The two characters are well-developed, believable and likeable, albeit flawed. Their personalities complement and contrast with each other (Ella, a hard-working perfectionist with an interest in coral science, and Alexis, a cool, fun-loving gamer). The ‘customer calls’ are written in such a way that it seems like they could’ve been taken from real life. It feels like you can hear the person on the end of the call, even though it is just Ella and Alexis speaking throughout the play. The dialogue is snappy, and filled with clever one-liners, and the performers have brilliant comic-timing.


Many millennial workers will no doubt find the show relatable, especially those who have worked in a call centre, or been overworked and inundated by angry and often inappropriate customer calls.

For others, the piece may be eye-opening. However, the writers manage to create an entertaining and frankly hilarious show out of what is likely a stark, dispiriting situation. In particular, the close friendship between Ella and Alexis appears as a life raft for the two of them in the call centre.
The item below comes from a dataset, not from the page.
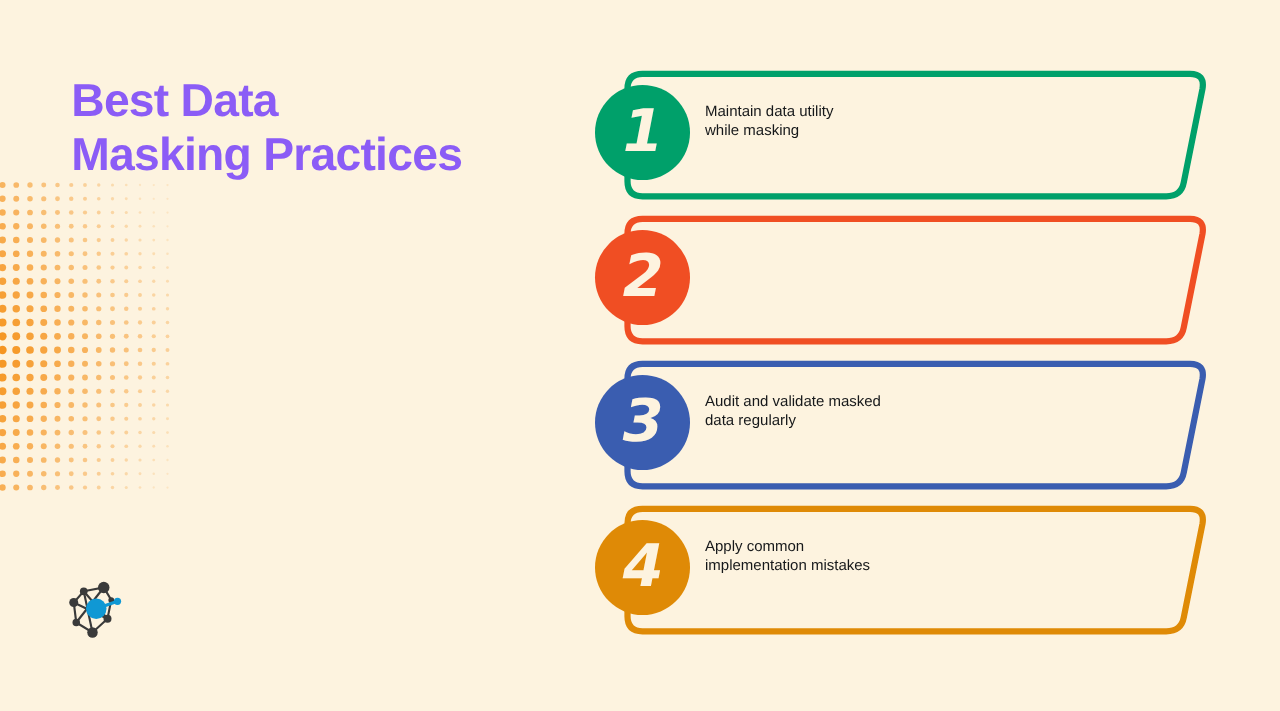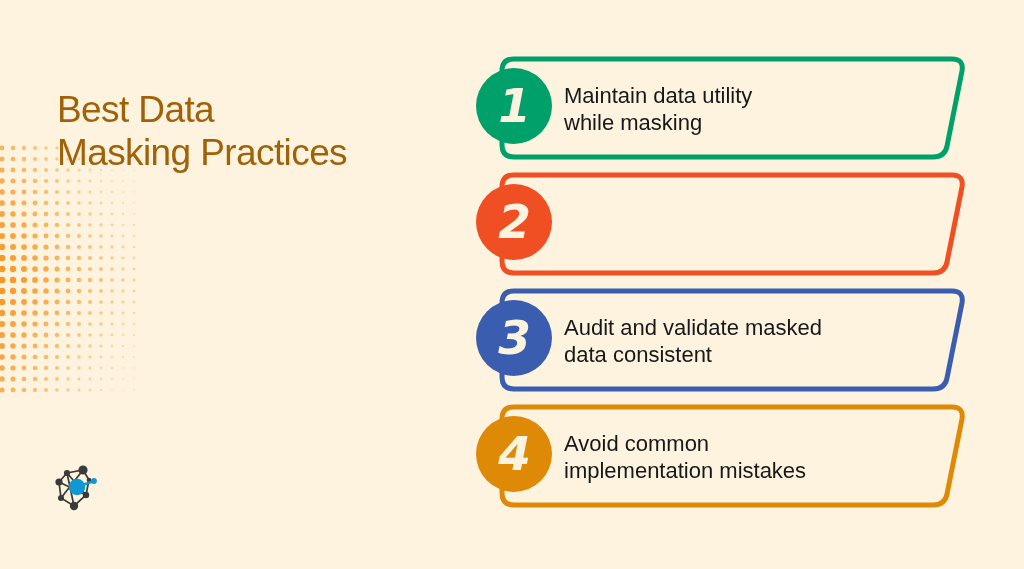"Best Data" .headline { color: #a16207 -> #8b5cf6; font-weight: 400 -> 700; margin-top: 29px -> none }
The development of a rift between them over differing life goals captures the audience attention and takes us along for the ride, as we watch them grow as characters.

The actors also do a great job of building suspense, and the pacing of the story is well-done. The show also includes a well-timed and choreographed dance routine that will make audiences laugh out loud (as they did many times throughout the play).


Lighting is used effectively to create shifts in mood and setting, and takes the audience out of the concrete space into the minds of the characters. While it is not a high-budget show, it reminds us that the most important thing is a well-written script and stellar performances, which it definitely has!

Overall this is an insightful, well-crafted and uplifting piece of theatre, which may inspire audiences to create some more joy in the world around them. It also reminds us of the power of friendship (especially female friendship) to get through life in these changing and challenging times.